# Yamaha PA - PCB Issue



## Andy (Sep 23, 2007)

Just a question about a PA system I'm considering buying.

I can get a pair of Yamaha Club V 15s and an EMX5014C mixer for a very reasonable price (~40% of new value), but the only issue is that the mixer has a cracked PCB for the stereo out section, so the stereo outs and the graphic EQ don't work. Otherwise, all the channels and the amps work.

Is this something that can be easily/cheaply repaired, and would using the mixer without fixing it cause any damage? The owner says the damage happened when it was almost new, and it has been running fine since.

Thanks.


----------



## shoretyus (Jan 6, 2007)

Not sure about the board repair but remember that they are hard to get apart to work on them so that will eat up some tech dollars right there. 

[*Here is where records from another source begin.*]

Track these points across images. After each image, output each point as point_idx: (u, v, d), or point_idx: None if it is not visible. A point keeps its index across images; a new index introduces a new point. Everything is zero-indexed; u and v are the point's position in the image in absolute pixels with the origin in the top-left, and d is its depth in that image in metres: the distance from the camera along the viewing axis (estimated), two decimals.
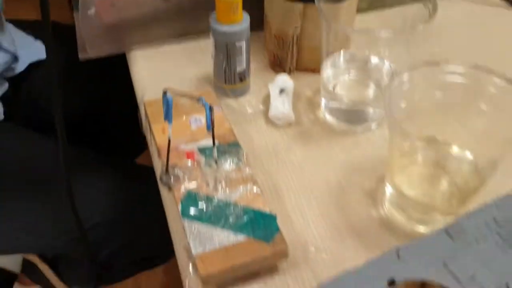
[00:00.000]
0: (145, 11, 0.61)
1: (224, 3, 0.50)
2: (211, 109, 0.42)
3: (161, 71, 0.61)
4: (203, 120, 0.49)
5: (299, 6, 0.55)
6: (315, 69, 0.57)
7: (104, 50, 0.62)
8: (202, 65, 0.61)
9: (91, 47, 0.61)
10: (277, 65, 0.61)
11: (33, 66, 0.88)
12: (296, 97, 0.58)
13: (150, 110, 0.51)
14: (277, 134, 0.53)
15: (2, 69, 0.80)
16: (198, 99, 0.43)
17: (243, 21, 0.52)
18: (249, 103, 0.57)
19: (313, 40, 0.57)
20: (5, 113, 0.83)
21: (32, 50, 0.89)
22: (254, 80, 0.59)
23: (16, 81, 0.87)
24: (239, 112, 0.56)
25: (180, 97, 0.43)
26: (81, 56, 0.61)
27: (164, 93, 0.43)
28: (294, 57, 0.59)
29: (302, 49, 0.59)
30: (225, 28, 0.51)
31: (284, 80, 0.57)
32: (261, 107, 0.56)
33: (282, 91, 0.55)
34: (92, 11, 0.58)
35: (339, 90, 0.54)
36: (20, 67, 0.85)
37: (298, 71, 0.61)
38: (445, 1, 0.73)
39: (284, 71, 0.60)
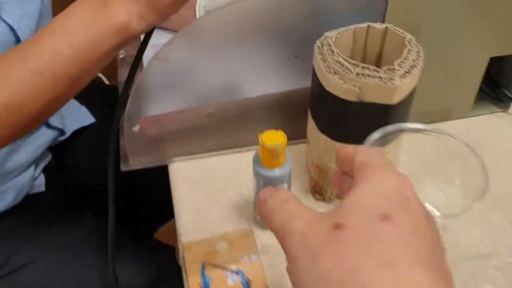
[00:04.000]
0: (188, 126, 0.61)
1: (268, 150, 0.50)
2: (248, 283, 0.42)
3: (199, 186, 0.61)
4: (240, 277, 0.49)
5: (341, 144, 0.54)
6: None
7: (145, 162, 0.62)
8: (241, 182, 0.61)
9: (133, 160, 0.61)
10: (317, 192, 0.60)
11: (77, 133, 0.90)
12: None
13: (188, 255, 0.51)
14: None
15: (48, 144, 0.82)
16: (237, 272, 0.43)
17: (285, 165, 0.52)
18: None
19: None
20: (46, 183, 0.85)
21: (77, 117, 0.90)
22: None
23: (59, 149, 0.89)
24: (277, 252, 0.55)
25: (216, 265, 0.43)
26: (123, 167, 0.62)
27: (202, 266, 0.43)
28: (334, 190, 0.58)
29: None
30: (267, 172, 0.51)
31: None
32: None
33: None
34: (137, 128, 0.59)
35: None
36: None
37: (338, 199, 0.60)
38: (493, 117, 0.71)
39: (323, 199, 0.60)
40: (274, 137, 0.49)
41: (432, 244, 0.26)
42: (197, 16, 0.74)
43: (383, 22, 0.56)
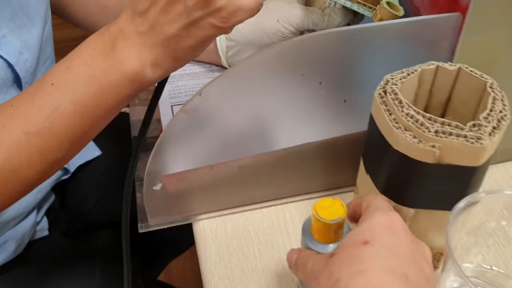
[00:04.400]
0: (216, 180, 0.52)
1: (325, 224, 0.40)
2: None
3: (230, 247, 0.53)
4: None
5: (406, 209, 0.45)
6: None
7: (167, 222, 0.53)
8: (279, 242, 0.52)
9: (153, 219, 0.52)
10: None
11: (81, 166, 0.81)
12: None
13: None
14: None
15: (51, 186, 0.73)
16: None
17: (343, 238, 0.43)
18: None
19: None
20: (49, 225, 0.76)
21: (82, 152, 0.81)
22: None
23: (62, 187, 0.80)
24: None
25: None
26: (142, 229, 0.53)
27: None
28: None
29: None
30: (321, 248, 0.42)
31: None
32: None
33: None
34: (158, 187, 0.50)
35: None
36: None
37: None
38: None
39: None
40: (331, 209, 0.40)
41: (408, 261, 0.33)
42: (218, 45, 0.65)
43: (450, 60, 0.47)
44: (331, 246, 0.42)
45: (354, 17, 0.63)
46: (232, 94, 0.47)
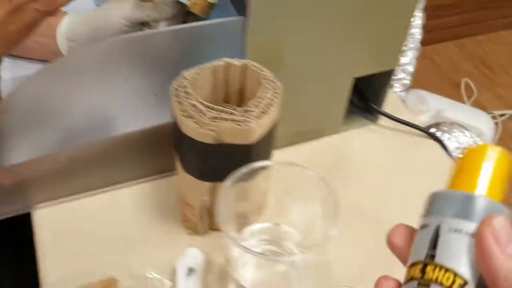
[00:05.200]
0: (48, 171, 0.58)
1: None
2: None
3: (66, 232, 0.58)
4: None
5: (206, 184, 0.53)
6: (238, 231, 0.56)
7: (4, 212, 0.58)
8: (110, 224, 0.59)
9: None
10: (189, 227, 0.59)
11: None
12: (208, 266, 0.56)
13: None
14: None
15: None
16: None
17: None
18: (154, 281, 0.55)
19: (235, 209, 0.56)
20: None
21: None
22: (164, 245, 0.58)
23: None
24: None
25: None
26: None
27: None
28: (205, 223, 0.58)
29: (214, 214, 0.57)
30: None
31: (194, 255, 0.55)
32: (166, 283, 0.55)
33: (191, 271, 0.54)
34: None
35: (246, 270, 0.54)
36: None
37: (213, 231, 0.60)
38: (366, 130, 0.73)
39: (195, 233, 0.59)
40: None
41: None
42: (59, 43, 0.69)
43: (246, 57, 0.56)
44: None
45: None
46: (65, 82, 0.52)
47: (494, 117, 1.94)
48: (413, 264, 0.27)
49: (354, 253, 0.59)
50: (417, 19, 0.85)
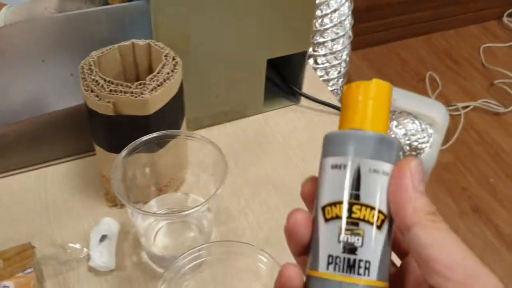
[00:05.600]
0: None
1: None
2: None
3: None
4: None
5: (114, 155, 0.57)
6: (147, 202, 0.61)
7: None
8: (38, 200, 0.63)
9: None
10: (109, 200, 0.63)
11: None
12: (124, 235, 0.60)
13: None
14: (96, 282, 0.56)
15: None
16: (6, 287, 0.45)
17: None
18: (73, 250, 0.59)
19: (141, 179, 0.60)
20: None
21: None
22: (85, 216, 0.62)
23: None
24: (62, 260, 0.58)
25: None
26: None
27: None
28: None
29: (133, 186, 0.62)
30: None
31: (108, 223, 0.59)
32: (85, 251, 0.59)
33: (104, 237, 0.58)
34: None
35: (157, 237, 0.58)
36: None
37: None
38: (285, 111, 0.78)
39: (115, 205, 0.63)
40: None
41: None
42: None
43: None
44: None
45: None
46: None
47: (457, 109, 2.00)
48: (333, 204, 0.28)
49: (265, 220, 0.64)
50: (345, 8, 0.90)
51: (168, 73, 0.54)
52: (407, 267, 0.31)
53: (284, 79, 0.77)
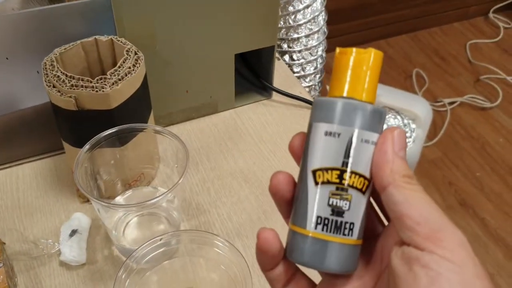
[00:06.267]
0: None
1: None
2: None
3: None
4: None
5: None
6: (116, 197, 0.61)
7: None
8: (10, 197, 0.64)
9: None
10: (81, 196, 0.64)
11: None
12: (95, 230, 0.61)
13: None
14: (68, 276, 0.57)
15: None
16: None
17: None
18: (45, 245, 0.60)
19: (108, 174, 0.61)
20: None
21: None
22: (57, 212, 0.63)
23: None
24: (34, 255, 0.59)
25: None
26: None
27: None
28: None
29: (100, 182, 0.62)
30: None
31: (79, 218, 0.60)
32: (56, 246, 0.60)
33: (74, 232, 0.59)
34: None
35: (126, 231, 0.59)
36: None
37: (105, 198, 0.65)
38: (262, 105, 0.79)
39: (88, 201, 0.64)
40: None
41: None
42: None
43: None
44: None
45: None
46: None
47: (444, 105, 2.01)
48: (325, 169, 0.30)
49: (235, 212, 0.64)
50: (317, 4, 0.91)
51: (129, 68, 0.55)
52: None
53: (255, 74, 0.78)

Lots of gear around ... how cheap ?


----------



## Andy (Sep 23, 2007)

$800 for everything. I wouldn't mind putting $100 into it, but once I hit $1000, I could get new gear -- all I really need is a pair of 12s and a small powered mixer, really.


----------



## Esoterik (Dec 18, 2006)

Depending on the exact amount of damage, it may be fixable. 

But, generally, I wouldn't buy anything with damage to the PCB. It isn't usually very easy to fix PCB damage or issues.

Now, if we are talking about a trace or a pad that ripped out of the board, usually you can just solder some wire or something to re-connect the circuit. 

My opinion: steer clear.


----------